Lose the Goose

by Joanna Pierce on May 02, 2018

National Mother Goose Day is celebrated annually on May 1. It commemorates an 8th century French noblewoman named Bertrada II of Laon. She was considered a patroness of children and known as Berte aux grand pied, or Bertha Greatfoot—Queen Goosefoot. She told charming tales to children and has been credited as building the bedrock of nursery rhymes and fairy tales.

Why does this matter? Because the other day when I was watching a TED Talk regarding a research study on blind mice, all day I had the nursery song, “Three Blind Mice” stuck in my head. I have Queen Goosefoot (AKA Mother Goose) to thank for that one.

As I began to reflect on the rhyme lyrics, I remembered just how violent it was. Who wants to sing about blind mice, running for dear life, only to have their tails cut off by a farmer’s wife. Ewwwww. But, where do you think I learned this gem-of-a-rhyme? As a child no less, and it’s scarred me my entire life.

I’ve completed heavy research on nursery rhymes and have found disturbing roots and origins. Often, nursery rhymes disguised unpleasant historical events. In other cases, falsities were documented and told as truth through catchy pentameter, alternate rhyme, or limericks.

As an adult, I can vouch I’m quite troubled with all of this. I’m not a fan of reading or hearing about death, murder, poverty, torture, and other like elements. And, I would argue these are certainly themes children shouldn’t be hearing about—letting alone chanting about or singing in play.

For we have not followed cunningly devised fables, when we made known unto you the power and coming of our Lord Jesus Christ, but were eyewitnesses of his majesty (II Peter 1:16, KJV).

The Greek word muthos references fables, myths, fanciful stories, and fabrications told to replace or subvert the truth. This has been a common practice throughout the ages, and when Jesus Christ showed up on the scene, the culture wasn’t any different. These fables were “cunningly devised,” crafted in such a way to make the hearer wiser in a so-called truth. In reality, the ambiguous fables confused and convinced the hearer to believe a lie.

In II Peter 1:16, I love how even in the face of fables and fairy tales, Jesus’ believers still decided to oppose the lies and speak His truth. They were eyewitnesses to His majesty!

At this point, I know I’m walking on shaky ground with most readers. If you’ve made it with me this far, you’re probably wondering where I’m going with this…

If we’re given an example in Scripture of men and women who chose not to follow familiar verse of their day, and testify of Jesus’ greatness instead, shouldn’t we do the same? In every opportunity we’re given, shouldn’t we be speaking to the majesty of our King?

Unintentionally, we sing and teach the rhymes of Mother Goose to our children, and years later, find ourselves humming the melodies, never to escape them. We don’t normally think twice about choosing to proclaim the greatness of Jesus first—to children, young teens, or adults alike—instead of going with the flow or speaking something that has a cute jingle or rhyme. And, we’re unaware as to what these nursery rhymes are about. If we’re to think on the true, honest, just, pure, lovely, good, and virtuous things (Philippians 4:8), I’m not convinced nursery rhymes hit the mark…I’m just saying!

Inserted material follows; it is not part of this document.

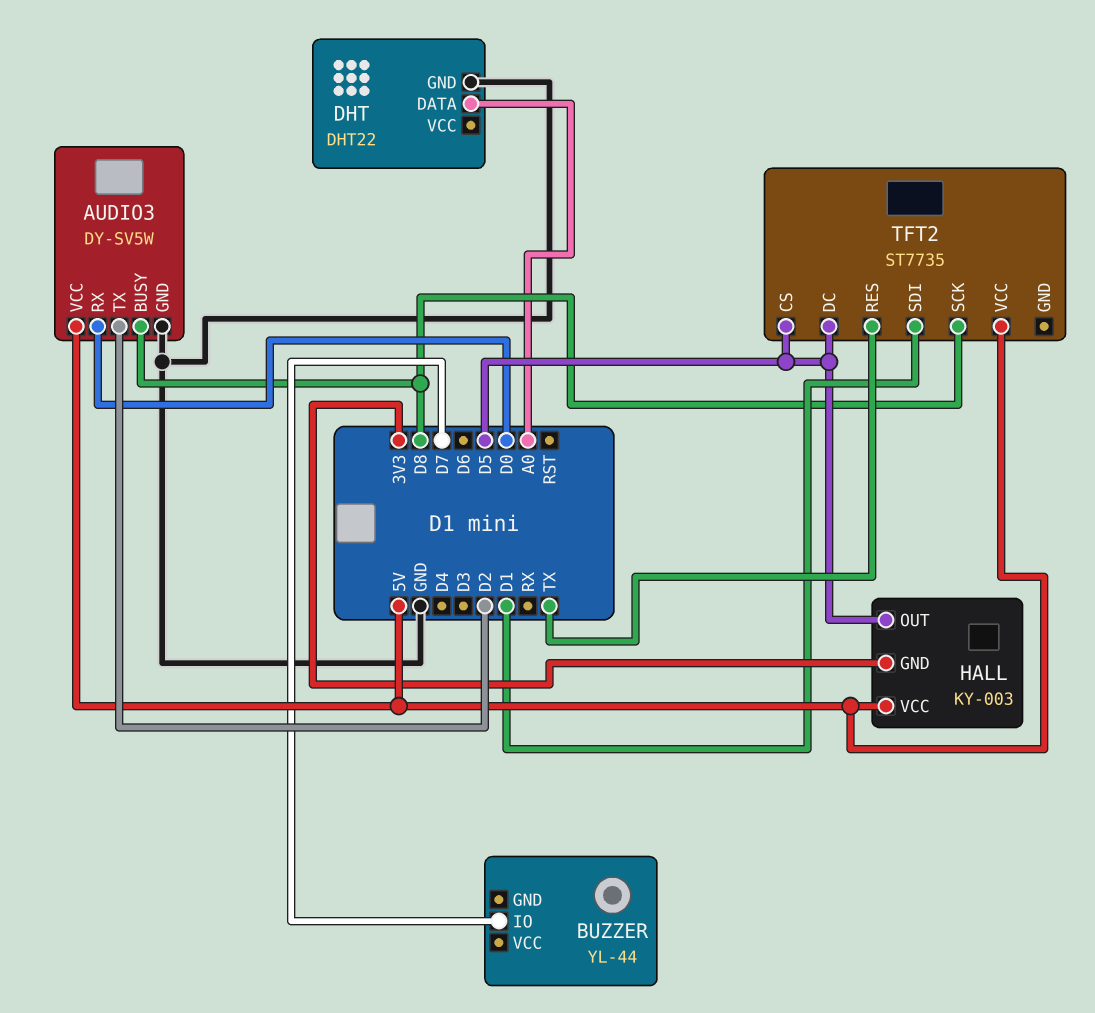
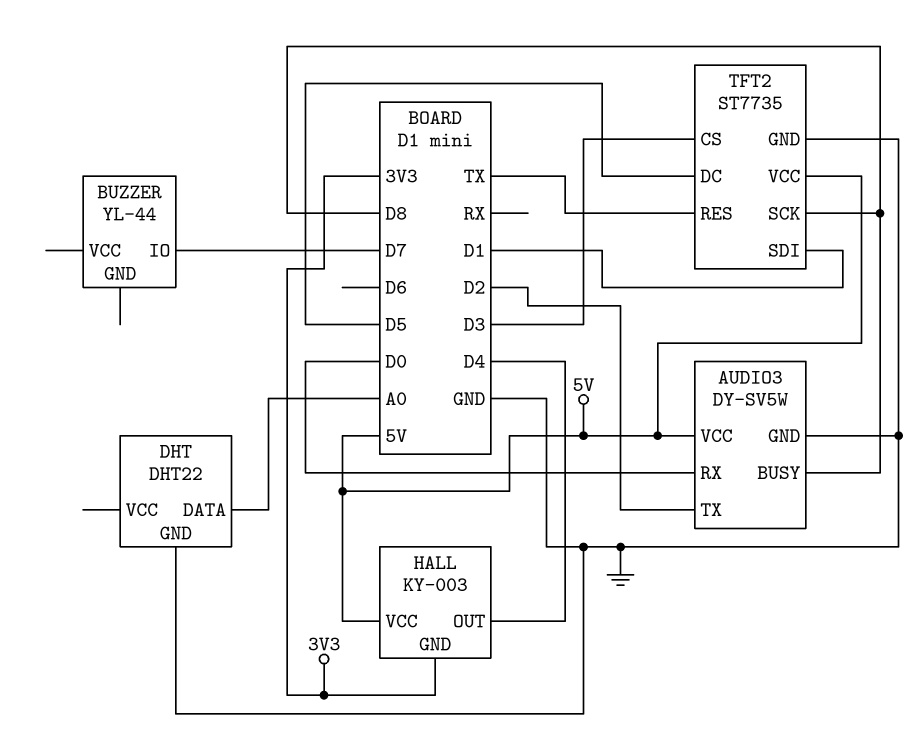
HALL pin OUT: D5 -> D4
TFT2 pin CS: D5 -> D3
TFT2 pin GND: none -> GND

I think it’s time for us to pick up literature and song that celebrates our Lord and Savior. Let’s teach our children good, and wholesome Bible stories. I know some veggies who sing a few tales that might get a song-or-two stuck in your head as well, but it will be about Jesus Christ. And, there’s nothing bad about having Jesus on your mind.

Take a moment and think—what do you want to share with your children? What do you want to remember years down the road? Is it time we lose the goose and start wondering about the Word? You decide.